Upon selection of the arbitrator, we asked for the evidentiary hearing to occur within three months of the administrative scheduling conference and obtained agreement that discovery would be limited and that there would be no depositions. We believed that scheduling the hearing to occur within a short period of time would encourage settlement discussions. To that end, we proposed mediation, provided that the arbitration hearing date not be postponed. The long-term care facility rejected our proposal.
Little more than one month before the scheduled hearing date, the long-term care facility proposed mediation, in lieu of the scheduled arbitration hearing. DMS rejected that proposal, as it had been made clear that delays would not be accepted. Additionally, the long-term care facility had not even seen fit at least to couple its request for mediation with an offer of settlement.
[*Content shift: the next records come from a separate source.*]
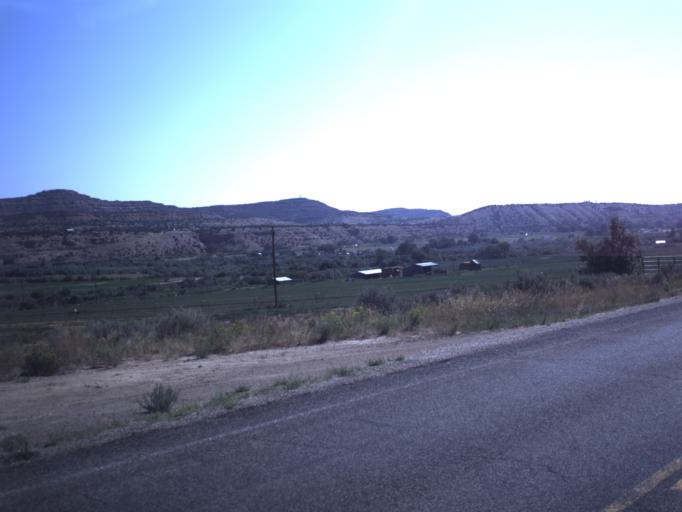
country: US
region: Utah
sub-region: Duchesne County
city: Duchesne
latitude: 40.2748
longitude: -110.4605
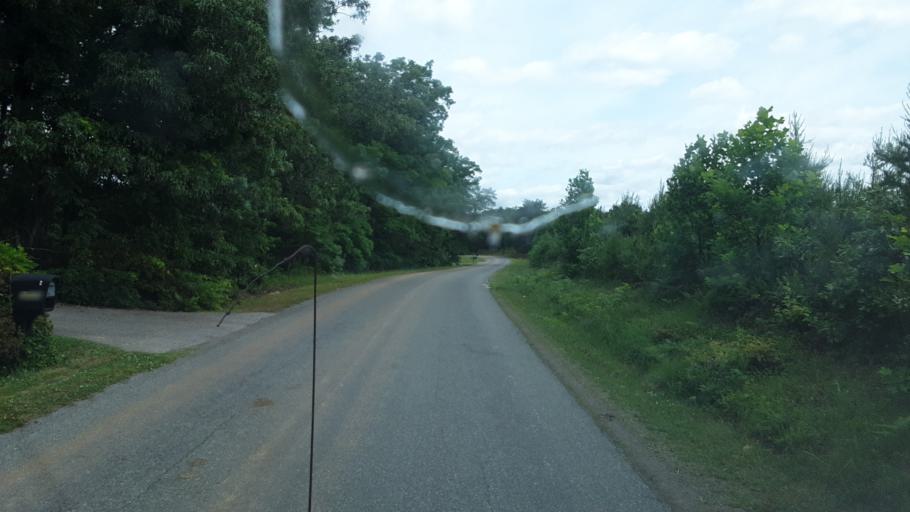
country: US
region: Virginia
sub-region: Pittsylvania County
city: Chatham
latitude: 36.8569
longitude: -79.4476
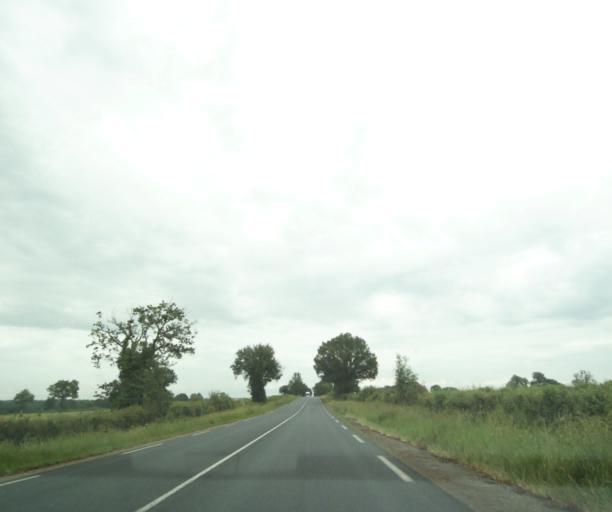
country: FR
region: Poitou-Charentes
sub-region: Departement des Deux-Sevres
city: Viennay
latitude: 46.7381
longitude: -0.2333
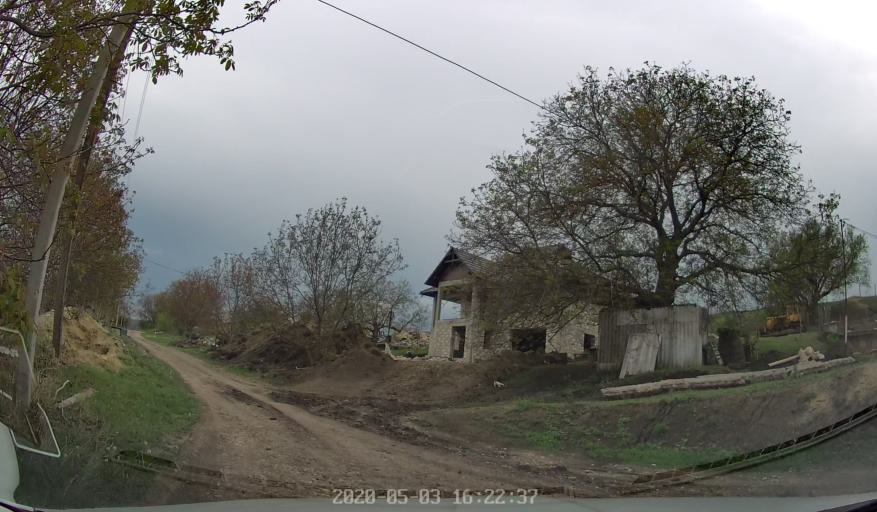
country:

Therefore, though it was not our and DMS’s first choice, we found ourselves on a straight line to the arbitration hearing, which was scheduled for three consecutive days before a single arbitrator. Working closely with DMS’s general counsel, we prepared our three witnesses, all executives with DMS, as thoroughly and efficiently as possible and selected what we considered the 20 most essential documents as exhibits. In contrast, the respondent offered 80-100 exhibits.
After the conclusion of the evidentiary hearing, at the direction of the arbitrator, both sides submitted affidavits of attorney’s fees incurred in connection with this case. Attorney’s fees incurred by the opposing party, which hired a large national law firm, were almost three times the fees charged to DMS.
The arbitration award was issued two weeks later and DMS was awarded almost everything that it had requested, including the amount of the unpaid invoices, lost profits for the term of the contract, attorney’s fees and arbitration fees. Our client received a check in the full amount of the award three business days later.
A focused strategy, perseverance, and a cooperative, responsive client and general counsel who knew her company’s business well, turned what was expected to be a satisfactory result into an excellent result -- all for about one-third of what it cost the adversary.